Pura inspiração. Com dois filhos para criar, o Cícero mestre na arte da “viração”, que antes de se integrar ao projeto Virando o Jogo organizou saraus, cineclubes, bibliotecas comunitárias e rodas de conversas no bairro onde atua, o Conjunto Palmeiras, além de ensinar e levar música aos quatro cantos do Ceará com a Cia Bate Palmas, hoje pode falar de cátedra sobre uma nova geração de políticas públicas para as juventudes decidida a enfrentar o fenômeno da violência de mãos dadas com a escola e a família, gerando não só oportunidades de trabalho mas engajamento comunitário.

“A vivência que compartilho hoje como articulador social no projeto Virando o Jogo é similar a de muitos desses jovens que antes já passaram por mim na Cia. Bate Palmas. E acho importante que isso tenha sido valorizado na própria seleção da equipe multiprofissional que trabalha junto nos territórios das periferias. Para você ter ideia, eu só tinha currículo artístico e estava até sem documentos quando me chamaram para trabalhar. Isso porque sempre fui contra o “sistema” e esse negócio de carteira assinada. Mas poder repassar pros jovens tudo o que aprendi me pareceu muito mais importante”, admite Cícero.

O articulador social sensação do Palmeiras, que também é ateu e já teve fama de mau, hoje defende a arte-educação sem titubear e segue suando a camisa para permanecer sendo exemplo de superação. Mas não sem “abrir a mente” de quem se habituou a desistir de sonhar.

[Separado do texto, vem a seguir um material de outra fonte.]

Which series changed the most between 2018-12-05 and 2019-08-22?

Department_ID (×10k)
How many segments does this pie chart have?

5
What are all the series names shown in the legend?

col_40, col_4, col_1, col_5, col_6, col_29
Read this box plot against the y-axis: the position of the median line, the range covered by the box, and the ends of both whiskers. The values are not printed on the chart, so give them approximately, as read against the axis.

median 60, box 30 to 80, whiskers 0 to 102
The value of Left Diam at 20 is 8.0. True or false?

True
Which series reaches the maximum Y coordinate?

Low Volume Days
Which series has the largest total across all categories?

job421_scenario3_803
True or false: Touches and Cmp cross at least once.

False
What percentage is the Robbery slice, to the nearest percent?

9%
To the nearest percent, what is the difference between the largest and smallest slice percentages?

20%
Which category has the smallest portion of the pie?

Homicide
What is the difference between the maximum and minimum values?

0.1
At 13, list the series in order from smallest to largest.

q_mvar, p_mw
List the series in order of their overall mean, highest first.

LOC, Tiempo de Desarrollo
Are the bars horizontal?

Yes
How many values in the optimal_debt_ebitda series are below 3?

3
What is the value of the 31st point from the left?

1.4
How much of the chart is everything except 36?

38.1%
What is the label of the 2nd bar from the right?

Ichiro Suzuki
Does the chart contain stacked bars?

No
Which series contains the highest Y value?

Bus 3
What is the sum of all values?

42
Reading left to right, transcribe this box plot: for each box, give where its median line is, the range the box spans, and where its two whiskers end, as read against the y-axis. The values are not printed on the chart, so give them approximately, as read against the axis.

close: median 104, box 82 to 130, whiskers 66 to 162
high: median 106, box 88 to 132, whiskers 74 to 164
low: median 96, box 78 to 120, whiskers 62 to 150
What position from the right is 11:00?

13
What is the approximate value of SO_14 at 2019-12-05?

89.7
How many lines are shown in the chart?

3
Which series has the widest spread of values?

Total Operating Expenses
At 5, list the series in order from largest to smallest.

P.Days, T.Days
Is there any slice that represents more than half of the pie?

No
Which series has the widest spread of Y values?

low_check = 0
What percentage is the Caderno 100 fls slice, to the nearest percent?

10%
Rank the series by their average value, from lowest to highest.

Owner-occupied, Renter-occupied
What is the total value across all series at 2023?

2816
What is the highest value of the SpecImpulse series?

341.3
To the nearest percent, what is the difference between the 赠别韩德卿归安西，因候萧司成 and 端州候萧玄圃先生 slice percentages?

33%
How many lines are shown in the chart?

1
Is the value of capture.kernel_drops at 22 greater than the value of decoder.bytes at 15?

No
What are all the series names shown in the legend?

“Converso sobre os problemas dessa moçada, que são os mesmos que enfrentei. Encaminho quem precisa pros psicólogos do projeto também. Na favela, a gente cresce em meio à violência e isso ferra com a cabeça da gente. Então é muito valioso ofertar atendimento psicológico, além de formar para a cidadania, o mercado de trabalho e estimular a volta à escola. Isso ajuda a criar vínculos com a família e a desenvolver um senso de coletividade. Faço essa ponte como mediador, conversando com esses jovens. Porque é difícil escapar da criminalidade vivendo em uma sociedade que só ensina o povo da favela a ser escravo e não patrão. Quero voltar a estudar também. Mas é Pedagogia, Filosofia, Ciência Tecnológicas, tudo isso me interessa. Quero também fazer cinema depois que ganhei um computador. E comecei a estudar mixagem pelo YouTube, gravar jingle e fazer a captação de áudio do CD da Cia. Bate Palmas. Pra quem só teve acesso à internet com 17 anos, tá bom, né? Mas planejo e sonho aprender muito mais”, avisa o músico e líder comunitário também preocupado com o meio-ambiente e que já abriu no quintal de casa uma loja para vender óleo de coco natural.